California is once again heading into a dry year with memories of the last drought all too fresh. During the 2015 drought, more than 540,000 acres of California farmland were idled at an economic cost of $2.7 billion. This year, California farmers have already seen their water supply cut as much as 95%. Some farmers are anticipating it will be cut to zero.
And, as difficult as this year is, farmers are also keeping an eye on the future. Even though California agriculture has cut its water use by double-digits since 1980, we’re not done yet. The passage of SGMA in 2014 means less groundwater for all users, and we’re not yet certain what additional surface water restrictions may be coming. And scientists believe that our changing hydrology likely means more “boom and bust” water cycles. A report by UC Berkeley economists Dr. David Sunding and Dr. David Roland-Holst anticipates that as much as 1 million acres of California farmland may be permanently lost if our current trajectory is not altered.
Agricultural Water Use Efficiency
California farmers are leading the way by again increasing investment in more efficient irrigation systems as well as new technology that pinpoints where and when water is needed by the plants and soil. Farms are also dramatically increasing use of recycled and reclaimed water as well as investing in ecosystem projects that make the water supply more reliable for everyone. And because reducing our carbon footprint helps lessen the impact on the changing climate that contributes to water shortages, farms are also investing in solar, wind and other clean energy.

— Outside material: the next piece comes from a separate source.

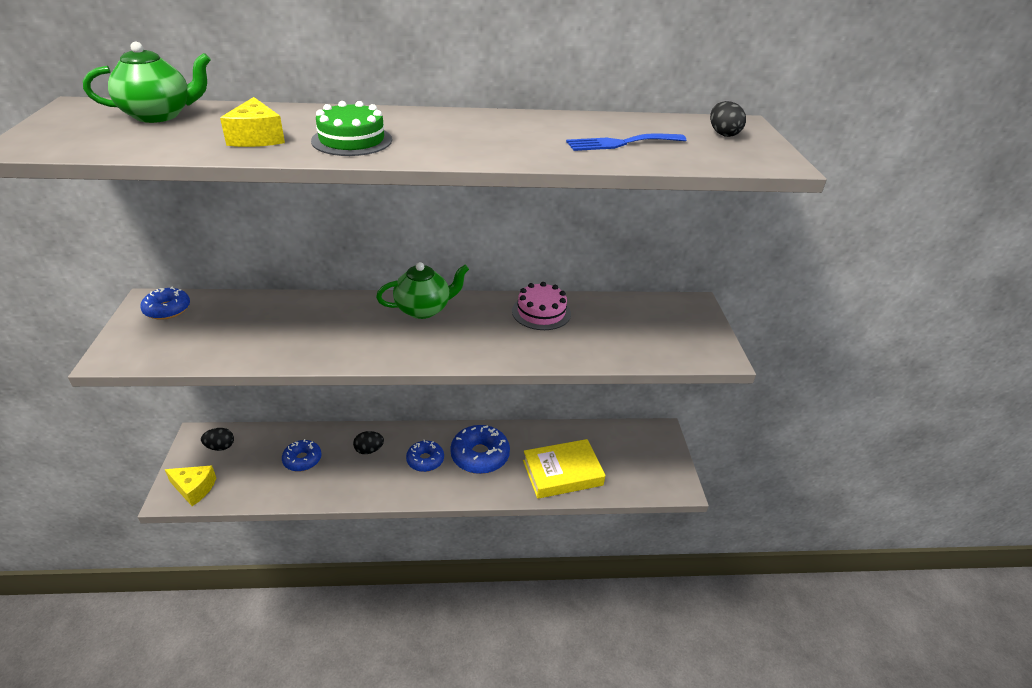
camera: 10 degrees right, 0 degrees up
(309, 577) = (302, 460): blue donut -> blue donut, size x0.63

However, the best efforts of farms as well as California homes and businesses, while a critical piece of the puzzle, are not enough to keep us out of extended periods of water shortages.
Infrastructure Investments are Essential
Conserving water doesn’t help if the reservoirs, dams, canals, pipes and other physical infrastructure that relay water throughout the state doesn’t function. California’s water infrastructure is deteriorating and in desperate need of repair. Being in a drought situation puts in stark relief the true cost of deferred maintenance. We may be able to muddle through with leaking canals and other faulty mechanics in very wet years, but certainly not in dry ones when farmers must fight for every drop.
And that’s why the industry is working together to urge both the federal and state governments to fund water infrastructure. The Biden-Harris administration is proposing massive infrastructure legislation that, if serious, will include water. There are also multiple pieces of California legislation that propose to address water infrastructure needs.
It’s also clear that in addition to fixing what’s already in place, we need to “Build Back Better” as the Biden-Harris administration says it wants to do.
That means not just repairing existing infrastructure, but also investing in new ways of doing things. There is new technology available on recycling and desalination. The effects of climate change tell us we must build new storage for both surface and groundwater as well as expand flood control. Science has also taught us that habitat restoration is an important component of a healthy water supply.
Two examples of the kinds of projects that are needed to help support water supply resilience include Sites Reservoir and the Glenn-Colusa Irrigation District’s (GCID) South Cypress Island Side Channel restoration.
Once constructed, Sites Reservoir, located in Colusa and Glenn counties, would capture and store stormwater flows from the Sacramento River, after all other water rights and regulatory requirements are met, for release primarily in dry and critical years for environmental use and for California communities, farms and businesses. The recently completed South Cypress Island Side Channel Restoration Project provides 4.8 acres of much needed spawning and rearing habitat for the endangered winter-run Chinook salmon. Other similar projects are planned or are underway in the watershed.
Streamlining the Process
Financial support is not enough. Funding without a commitment to streamline the process fails all of us. With more than 15 federal, state and regional agencies controlling water projects, it can take decades to complete critical projects.
In 2014, California voters overwhelmingly passed Prop 1, which provided $7.5 billion for water projects. Three years later, only 14% had been spent, and that included no money for water storage. By late 2019, only about 34% of the funds had been assigned to projects.
The urgency of our current needs demands swift action.
Addressing the critical needs of our water infrastructure will do so much more than secure our water future; it will create jobs and help in our economic recovery, address some of the social inequalities in the system, help us adjust to climate change, better protect the environment and help maintain a safe and abundant local food supply.
None of us would choose to be back in a drought year. But if this current crisis helps bring relief to long-neglected issues, some good may yet come of it.